**SELECTION**
★ ★ ★ ★ ★ ★ ★
Monday, August 14, 2006

The Helter Skelter Turning

by Bernie Quigley - for The Free Market News Network

It's a sad sad story when a mother will teach her Daughter that she ought to hate a perfect stranger. - The Dixie Chicks

We are rapidly approaching the Helter Skelter turning point. That place of crisis and relief where the culture flips, and everything good and inspiring that ascended us to this point in the last 20 years or so suddenly spirals downward, and is sent into shadow overnight. And the good of it and the pious intentions of the incompetent and incapable who managed to reach such astonishing heights of high authority in so many places and bring us there with them are forgotten and despised. Only the chaos, the incompetence and the sadness caused are vaguely recalled. History is made of moments like this.

It is a time like that way back when in the Sixties when all things reached a bubbling point and normally predictable English majors from expensive and classy women’s colleges suddenly abandoned the Grand Tour and the normal course of events to help instead a bunch of self-styled local black nationalists rob a bank. A time when a common and ordinary unfortunate who might normally in a good and healthy society find joy in everyday life in simple work and grace and redemption in the church choir, instead would carve a cryptic symbol on his forehead and find a special vision and direction from God sent especially to him in a Beatle’s lyric offhandedly swaged from The Gospel of Thomas, ordering him to mayhem.
★ ★ ★ ★ ★ ★ ★
**DATA ENTRIES**
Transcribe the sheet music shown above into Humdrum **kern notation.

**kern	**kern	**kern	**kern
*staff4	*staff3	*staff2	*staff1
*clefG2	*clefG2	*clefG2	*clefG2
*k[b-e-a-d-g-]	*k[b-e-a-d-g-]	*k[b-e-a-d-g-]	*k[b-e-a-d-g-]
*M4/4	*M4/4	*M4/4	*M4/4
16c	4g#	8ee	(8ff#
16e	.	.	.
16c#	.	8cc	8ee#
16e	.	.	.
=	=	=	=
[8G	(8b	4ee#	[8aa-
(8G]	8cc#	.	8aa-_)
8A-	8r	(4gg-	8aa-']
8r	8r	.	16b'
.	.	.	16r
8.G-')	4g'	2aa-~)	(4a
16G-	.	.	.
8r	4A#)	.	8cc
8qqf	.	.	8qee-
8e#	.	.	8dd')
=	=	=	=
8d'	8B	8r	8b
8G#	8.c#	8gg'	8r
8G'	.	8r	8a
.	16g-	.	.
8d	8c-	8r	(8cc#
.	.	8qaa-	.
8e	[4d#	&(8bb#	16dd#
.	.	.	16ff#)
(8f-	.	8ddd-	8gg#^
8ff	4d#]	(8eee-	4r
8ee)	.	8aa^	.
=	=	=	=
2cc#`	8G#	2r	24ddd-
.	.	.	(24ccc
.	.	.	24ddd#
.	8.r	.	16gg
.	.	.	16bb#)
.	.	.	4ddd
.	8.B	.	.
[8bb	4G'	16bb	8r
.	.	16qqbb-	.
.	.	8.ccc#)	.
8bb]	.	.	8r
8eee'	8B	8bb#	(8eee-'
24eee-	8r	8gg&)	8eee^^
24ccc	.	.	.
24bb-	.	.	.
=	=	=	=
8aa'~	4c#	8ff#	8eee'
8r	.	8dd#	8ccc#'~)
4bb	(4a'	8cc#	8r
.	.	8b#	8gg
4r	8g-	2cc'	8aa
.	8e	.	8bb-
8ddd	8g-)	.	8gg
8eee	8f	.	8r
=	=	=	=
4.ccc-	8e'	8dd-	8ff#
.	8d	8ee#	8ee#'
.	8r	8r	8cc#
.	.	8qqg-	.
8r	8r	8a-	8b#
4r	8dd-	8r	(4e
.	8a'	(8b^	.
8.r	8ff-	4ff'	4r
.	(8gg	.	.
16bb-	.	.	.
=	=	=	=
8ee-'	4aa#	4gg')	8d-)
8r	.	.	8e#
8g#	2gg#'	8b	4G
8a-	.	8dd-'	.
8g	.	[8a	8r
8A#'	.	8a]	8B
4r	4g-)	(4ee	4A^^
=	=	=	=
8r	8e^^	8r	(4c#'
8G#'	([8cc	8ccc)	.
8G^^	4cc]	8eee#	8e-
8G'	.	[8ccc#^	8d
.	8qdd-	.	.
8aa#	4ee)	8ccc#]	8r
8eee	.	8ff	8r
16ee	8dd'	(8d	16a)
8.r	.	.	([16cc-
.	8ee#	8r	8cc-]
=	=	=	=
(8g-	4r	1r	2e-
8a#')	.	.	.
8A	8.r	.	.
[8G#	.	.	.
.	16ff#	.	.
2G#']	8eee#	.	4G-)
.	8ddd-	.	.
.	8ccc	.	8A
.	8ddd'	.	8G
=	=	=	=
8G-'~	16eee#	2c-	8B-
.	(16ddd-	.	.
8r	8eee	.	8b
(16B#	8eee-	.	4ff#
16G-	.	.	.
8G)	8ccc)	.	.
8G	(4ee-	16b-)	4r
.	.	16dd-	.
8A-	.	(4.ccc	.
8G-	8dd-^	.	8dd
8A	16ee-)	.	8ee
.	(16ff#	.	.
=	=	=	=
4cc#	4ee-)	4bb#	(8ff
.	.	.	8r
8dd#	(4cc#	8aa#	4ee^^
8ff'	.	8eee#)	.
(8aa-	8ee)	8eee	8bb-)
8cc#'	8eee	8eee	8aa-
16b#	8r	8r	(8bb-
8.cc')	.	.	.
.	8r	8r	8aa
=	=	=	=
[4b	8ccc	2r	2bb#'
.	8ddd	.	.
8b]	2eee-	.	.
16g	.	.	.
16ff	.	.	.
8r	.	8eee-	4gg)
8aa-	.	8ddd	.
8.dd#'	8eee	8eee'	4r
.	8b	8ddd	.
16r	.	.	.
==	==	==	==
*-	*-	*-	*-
★ ★ ★ ★ ★ ★ ★
**EXERCISE SET**
1. Answer these about the Helter Skelter column:
(a) Which band is quoted at the top?
(b) Which news network was the column written for?
(c) In the Sixties passage, what did the English majors from women's colleges give up?
2. Carry on the column about the Helter Skelter turning from the point it stops.
The listing isn't needed here.

**RESULTS OF THE EXERCISE**
1.
(a) The Dixie Chicks
(b) The Free Market News Network
(c) The Grand Tour and the normal course of events

2.
It has been building for years. Maybe since they changed the money from a perfect symmetry of circles and squares to something other; a thing out of kilter with bloated and egotistical heads; the center lost in a nihilistic, deconstructivist new dollar. Was then that some of my normally genuine and solid friends and neighbors in the Appalachian hills started carrying Glocks and cross breeding their Rottweilers with Pitt Bulls to fight again. And at the feed store, talking of Jesus and Saddam Hussein and Armageddon, all in the same sentence.

We are getting there again. We are almost there when a drunken Hollywood hack with an anti-Semite bent and a frozen and empty smile takes it upon himself to interpret for us the deepest mysteries of Ezekiel and John. We are almost there when the Lubbock Goddess Incarnate is threatened with murder by a rabid fan.

It is time to open a new ward in the psychobilly prison. Maybe he will find Jesus there like the killer of John Lennon. Maybe not. Anyway, like Charlie Manson or Mark David Chapman, their names and the squalid details of their sad and desperate lives will be half forgotten when the culture flips.

Who was Sirhan Sirhan? What was that Symbionese army thing in San Francisco about? Whatever happened to that best-selling black author who bragged about raping white women to practice for marriage with a black woman? Half forgotten when the mayhem passes: Died from drugs. Hit by a car. Still in jail. Found Jesus. Who?

Henceforth they will ask: Whatever happened to that Texas pesticides salesman who wanted to exterminate Islam? What was the name of that tall and angular blond number on the TV talk shows who dressed like a transvestite? Whatever happened to that guy who wanted to kill the Dixie Chicks?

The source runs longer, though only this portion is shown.